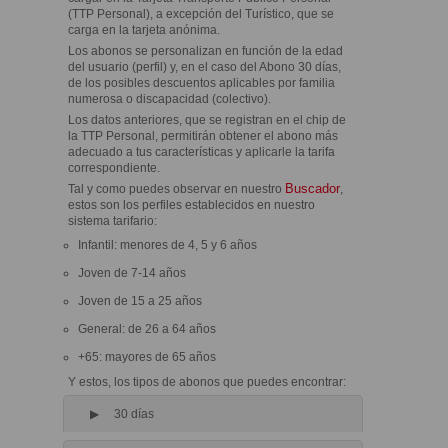
(TTP Personal), a excepción del Turístico, que se
carga en la tarjeta anónima.
Los abonos se personalizan en función de la edad
del usuario (perfil) y, en el caso del Abono 30 días,
de los posibles descuentos aplicables por familia
numerosa o discapacidad (colectivo).
Los datos anteriores, que se registran en el chip de
la TTP Personal, permitirán obtener el abono más
adecuado a tus características y aplicarle la tarifa
correspondiente.
Buscador
Tal y como puedes observar en nuestro
,
estos son los perfiles establecidos en nuestro
sistema tarifario:
Infantil: menores de 4, 5 y 6 años
Joven de 7-14 años
Joven de 15 a 25 años
General: de 26 a 64 años
+65: mayores de 65 años
Y estos, los tipos de abonos que puedes encontrar:
30 días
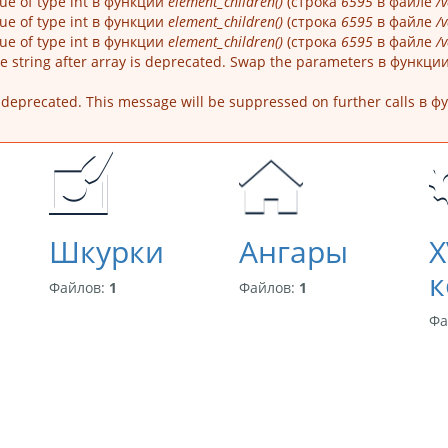
alue of type int в функции
element_children()
(строка
6595
в файле
/
alue of type int в функции
element_children()
(строка
6595
в файле
/
alue of type int в функции
element_children()
(строка
6595
в файле
/
lue string after array is deprecated. Swap the parameters в функци
is deprecated. This message will be suppressed on further calls в 
Шкурки
Ангары
X
к
Файлов:
1
Файлов:
1
Фа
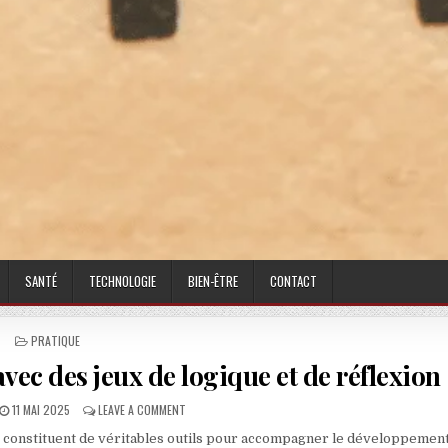
SANTÉ
TECHNOLOGIE
BIEN-ÊTRE
CONTACT
POSTED IN
PRATIQUE
avec des jeux de logique et de réflexion
PUBLISHED DATE:
ON STIMULER L’ESPRIT DES ENFANTS AVEC DES JEUX D
11 MAI 2025
LEAVE A COMMENT
ls constituent de véritables outils pour accompagner le développemen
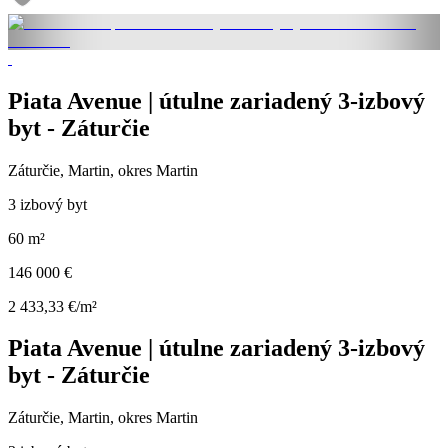
Piata Avenue | útulne zariadený 3-izbový
byt - Záturčie
Záturčie, Martin, okres Martin
3 izbový byt
60 m²
146 000 €
2 433,33 €/m²
Piata Avenue | útulne zariadený 3-izbový
byt - Záturčie
Záturčie, Martin, okres Martin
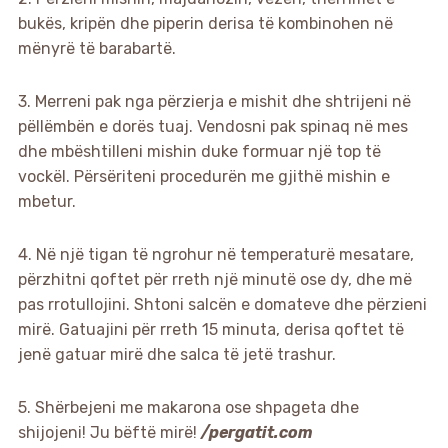
bukës, kripën dhe piperin derisa të kombinohen në
mënyrë të barabartë.
3. Merreni pak nga përzierja e mishit dhe shtrijeni në
pëllëmbën e dorës tuaj. Vendosni pak spinaq në mes
dhe mbështilleni mishin duke formuar një top të
vockël. Përsëriteni procedurën me gjithë mishin e
mbetur.
4. Në një tigan të ngrohur në temperaturë mesatare,
përzhitni qoftet për rreth një minutë ose dy, dhe më
pas rrotullojini. Shtoni salcën e domateve dhe përzieni
mirë. Gatuajini për rreth 15 minuta, derisa qoftet të
jenë gatuar mirë dhe salca të jetë trashur.
5. Shërbejeni me makarona ose shpageta dhe
shijojeni! Ju bëftë mirë!
/pergatit.com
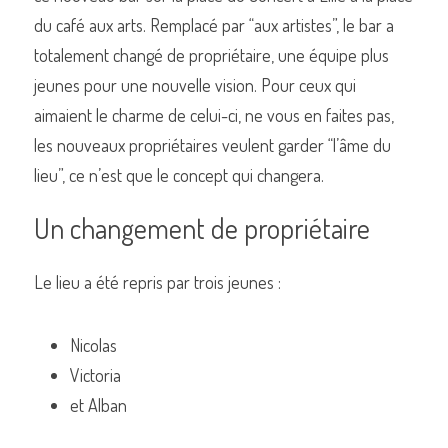
du café aux arts. Remplacé par “aux artistes”, le bar a 
totalement changé de propriétaire, une équipe plus 
jeunes pour une nouvelle vision. Pour ceux qui 
Commander un de nos livres sur Lille
aimaient le charme de celui-ci, ne vous en faites pas, 
les nouveaux propriétaires veulent garder “l’âme du 
lieu”, ce n’est que le concept qui changera. 
Un changement de propriétaire 
Le lieu a été repris par trois jeunes : 
Nicolas 
Victoria 
et Alban 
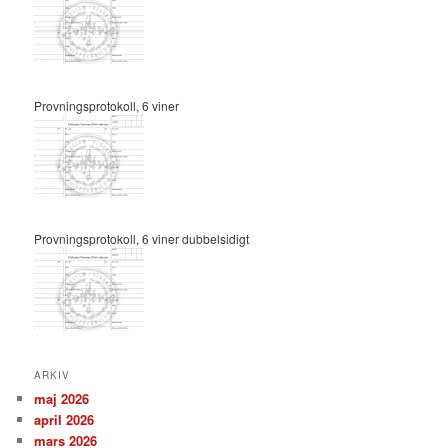
Provningsprotokoll, 6 viner
Provningsprotokoll, 6 viner dubbelsidigt
ARKIV
maj 2026
april 2026
mars 2026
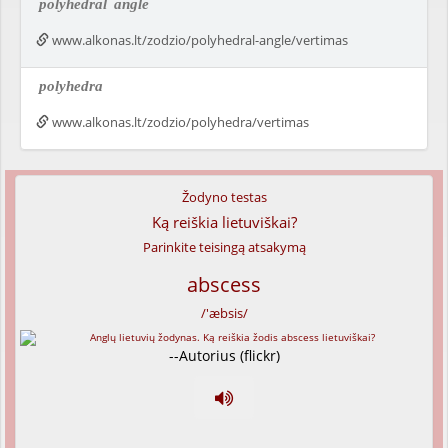
polyhedral
angle
www.alkonas.lt/zodzio/polyhedral-angle/vertimas
polyhedra
www.alkonas.lt/zodzio/polyhedra/vertimas
Žodyno testas
Ką reiškia lietuviškai?
Parinkite teisingą atsakymą
abscess
/'æbsis/
--Autorius (flickr)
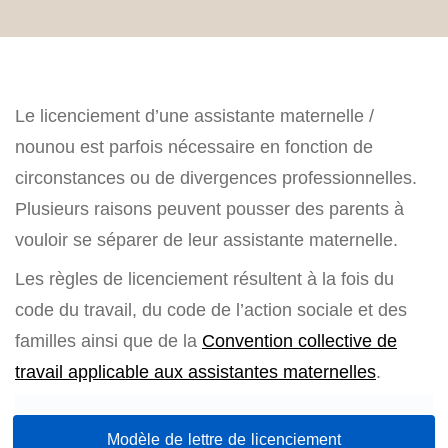
Le licenciement d’une assistante maternelle /
nounou est parfois nécessaire en fonction de
circonstances ou de divergences professionnelles.
Plusieurs raisons peuvent pousser des parents à
vouloir se séparer de leur assistante maternelle.
Les règles de licenciement résultent à la fois du
code du travail, du code de l’action sociale et des
familles ainsi que de la
Convention collective de
travail applicable aux assistantes maternelles
.
Modèle de lettre de licenciement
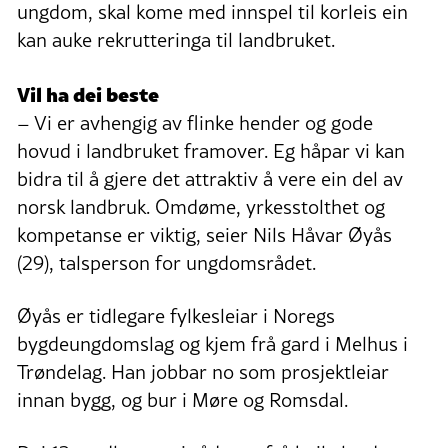
ungdom, skal kome med innspel til korleis ein
kan auke rekrutteringa til landbruket.
Vil ha dei beste
– Vi er avhengig av flinke hender og gode
hovud i landbruket framover. Eg håpar vi kan
bidra til å gjere det attraktiv å vere ein del av
norsk landbruk. Omdøme, yrkesstolthet og
kompetanse er viktig, seier Nils Håvar Øyås
(29), talsperson for ungdomsrådet.
Øyås er tidlegare fylkesleiar i Noregs
bygdeungdomslag og kjem frå gard i Melhus i
Trøndelag. Han jobbar no som prosjektleiar
innan bygg, og bur i Møre og Romsdal.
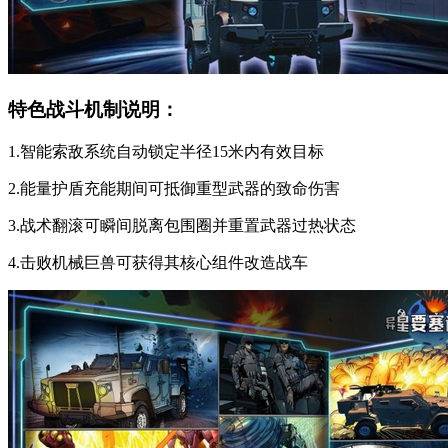
特色战斗机制说明：
1.智能索敌系统自动锁定半径15米内有效目标
2.能量护盾充能期间可抵御重型武器的致命伤害
3.战术翻滚可瞬间脱离包围圈并重置武器过热状态
4.击败机械巨兽可获得其核心组件改造战车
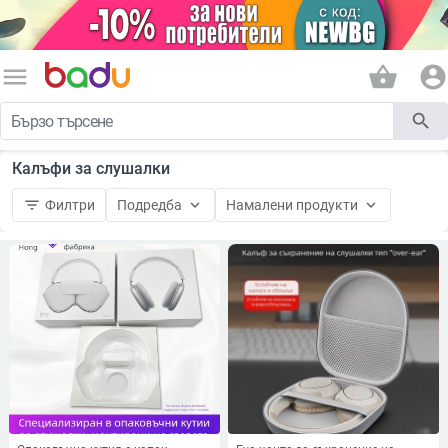
menu
shopping_basket
account_circle
search
Калъфи за слушалки
filter_list
keyboard_arrow_down
keyboard_arrow_down
Филтри
Подредба
Намалени продукти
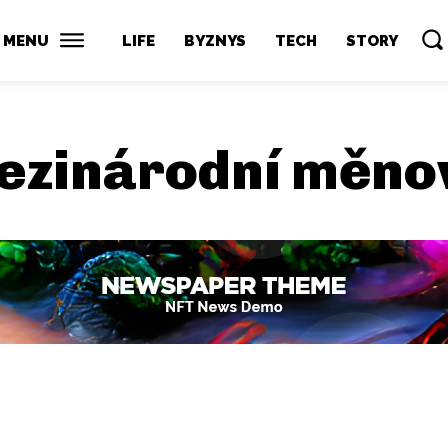
MENU
LIFE
BYZNYS
TECH
STORY
ezinárodní měno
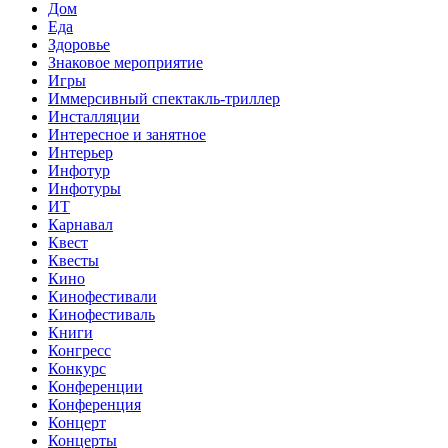
Дом
Еда
Здоровье
Знаковое мероприятие
Игры
Иммерсивный спектакль-триллер
Инсталляции
Интересное и занятное
Интерьер
Инфотур
Инфотуры
ИТ
Карнавал
Квест
Квесты
Кино
Кинофестивали
Кинофестиваль
Книги
Конгресс
Конкурс
Конференции
Конференция
Концерт
Концерты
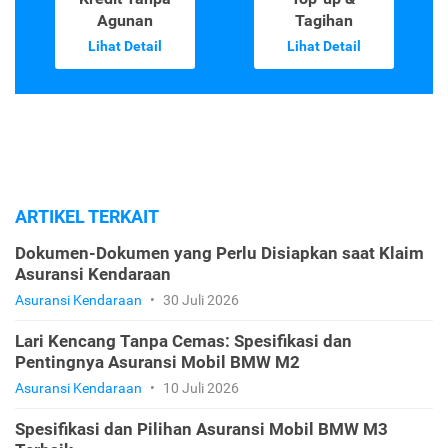
Agunan
Tagihan
Lihat Detail
Lihat Detail
ARTIKEL TERKAIT
Dokumen-Dokumen yang Perlu Disiapkan saat Klaim
Asuransi Kendaraan
Asuransi Kendaraan
•
30 Juli 2026
Lari Kencang Tanpa Cemas: Spesifikasi dan
Pentingnya Asuransi Mobil BMW M2
Asuransi Kendaraan
•
10 Juli 2026
Spesifikasi dan Pilihan Asuransi Mobil BMW M3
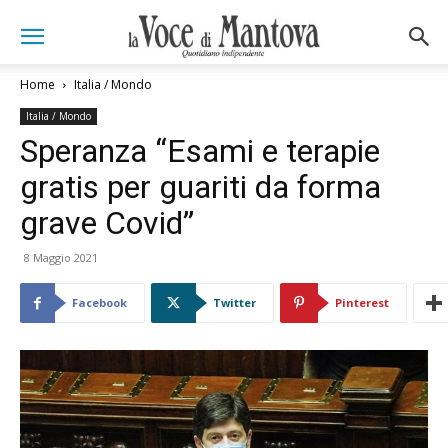
Home
Italia / Mondo
Italia / Mondo
Speranza “Esami e terapie
gratis per guariti da forma
grave Covid”
8 Maggio 2021
Facebook
Twitter
Pinterest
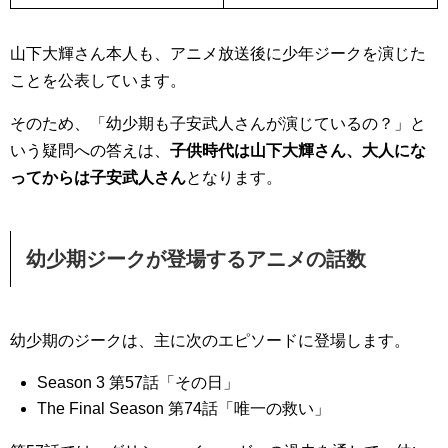
山下大輝さん本人も、アニメ放送後に少年ジークを演じた
ことを公表しています。
そのため、「幼少期も子安武人さんが演じているの？」と
いう疑問への答えは、
子供時代は山下大輝さん、大人にな
ってからは子安武人さん
となります。
幼少期ジークが登場するアニメの話数
幼少期のジークは、主に次のエピソードに登場します。
Season 3 第57話「その日」
The Final Season 第74話「唯一の救い」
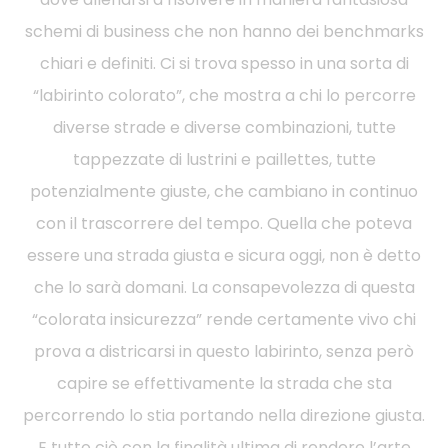
schemi di business che non hanno dei benchmarks
chiari e definiti. Ci si trova spesso in una sorta di
“labirinto colorato”, che mostra a chi lo percorre
diverse strade e diverse combinazioni, tutte
tappezzate di lustrini e paillettes, tutte
potenzialmente giuste, che cambiano in continuo
con il trascorrere del tempo. Quella che poteva
essere una strada giusta e sicura oggi, non è detto
che lo sarà domani. La consapevolezza di questa
“colorata insicurezza” rende certamente vivo chi
prova a districarsi in questo labirinto, senza però
capire se effettivamente la strada che sta
percorrendo lo stia portando nella direzione giusta.
E tutto ciò con la finalità ultima di rendere l’arte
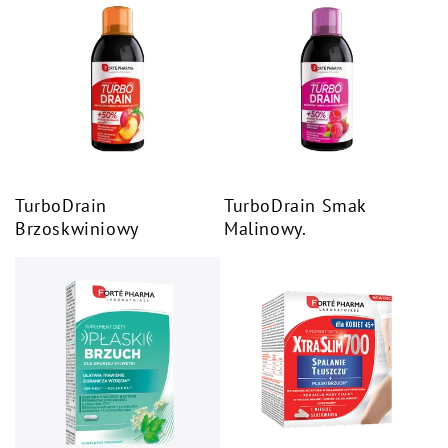
TurboDrain
TurboDrain Smak
Brzoskwiniowy
Malinowy.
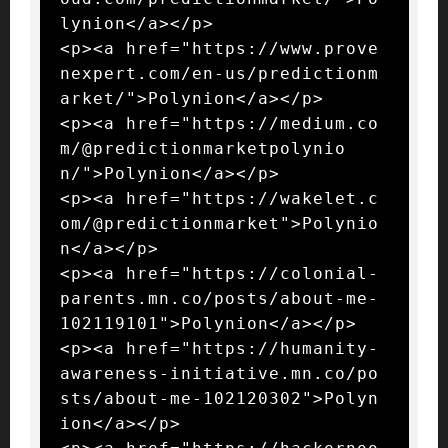
lynion</a></p>

<p><a href="https://www.prove
nexpert.com/en-us/predictionm
arket/">Polynion</a></p>

<p><a href="https://medium.co
m/@predictionmarketpolynio
n/">Polynion</a></p>

<p><a href="https://wakelet.c
om/@predictionmarket">Polynio
n</a></p>

<p><a href="https://colonial-
parents.mn.co/posts/about-me-
102119101">Polynion</a></p>

<p><a href="https://humanity-
awareness-initiative.mn.co/po
sts/about-me-102120302">Polyn
ion</a></p>
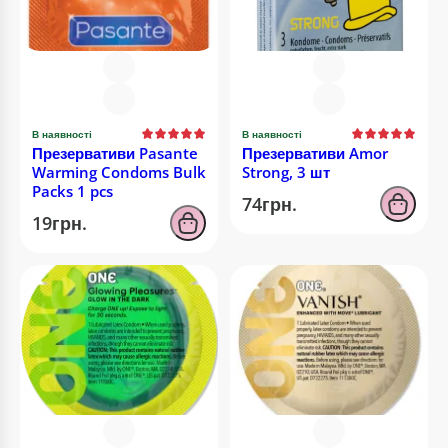
В наявності
В наявності
Презервативи Pasante
Презервативи Amor
Warming Condoms Bulk
Strong, 3 шт
Packs 1 pcs
74грн.
19грн.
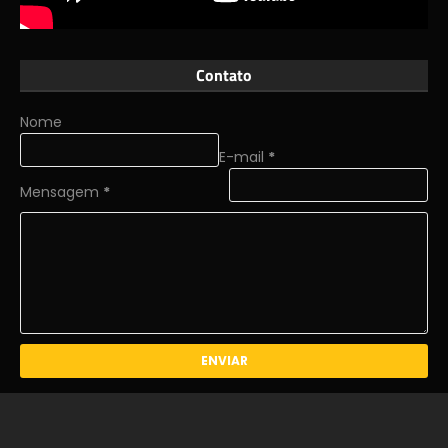
Contato
Nome
E-mail
*
Mensagem
*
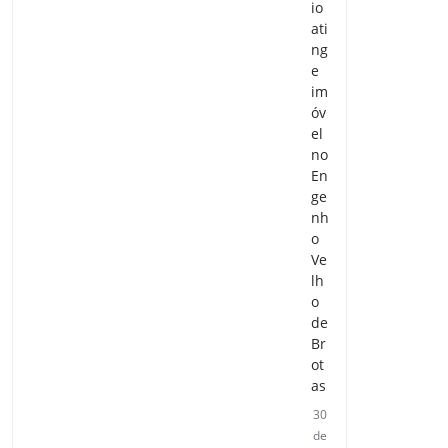
io
ati
ng
e
im
óv
el
no
En
ge
nh
o
Ve
lh
o
de
Br
ot
as
30
de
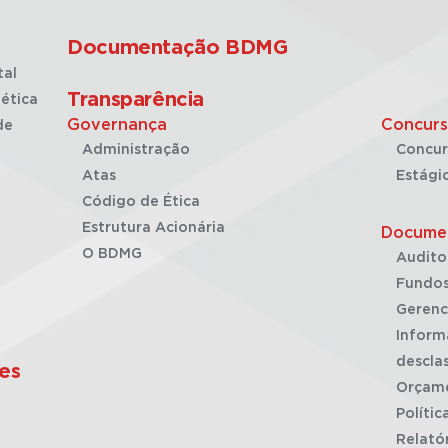
Documentação BDMG
tal
Transparência
ética
Governança
Concurs
de
Administração
Concur
Atas
Estági
Código de Ética
Estrutura Acionária
Docume
O BDMG
Audito
Fundos
Gerenc
Inform
desclas
es
Orçam
Polític
Relató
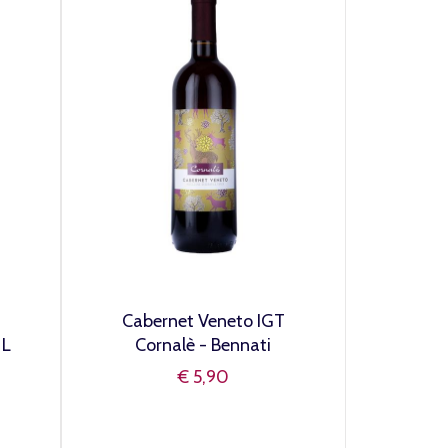
Cabernet Veneto IGT
 L
Cornalè - Bennati
€ 5,90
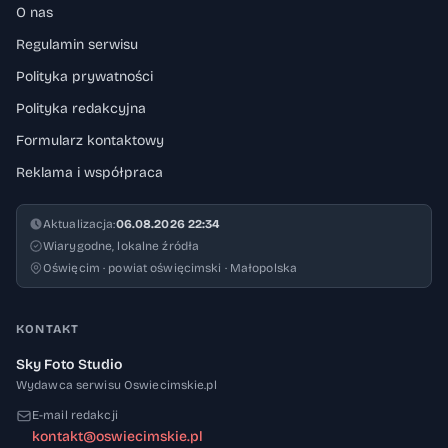
O nas
Regulamin serwisu
Polityka prywatności
Polityka redakcyjna
Formularz kontaktowy
Reklama i współpraca
Aktualizacja:
06.08.2026 22:34
Wiarygodne, lokalne źródła
Oświęcim · powiat oświęcimski · Małopolska
KONTAKT
Sky Foto Studio
Wydawca serwisu Oswiecimskie.pl
E-mail redakcji
kontakt@oswiecimskie.pl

_Prompt:_ From the first line of the records through the line containing "mayores de 65 años", please output exactly those lines and nothing more, leaving out the pictures.

_Output for this exercise:_
(TTP Personal), a excepción del Turístico, que se
carga en la tarjeta anónima.
Los abonos se personalizan en función de la edad
del usuario (perfil) y, en el caso del Abono 30 días,
de los posibles descuentos aplicables por familia
numerosa o discapacidad (colectivo).
Los datos anteriores, que se registran en el chip de
la TTP Personal, permitirán obtener el abono más
adecuado a tus características y aplicarle la tarifa
correspondiente.
Buscador
Tal y como puedes observar en nuestro
,
estos son los perfiles establecidos en nuestro
sistema tarifario:
Infantil: menores de 4, 5 y 6 años
Joven de 7-14 años
Joven de 15 a 25 años
General: de 26 a 64 años
+65: mayores de 65 años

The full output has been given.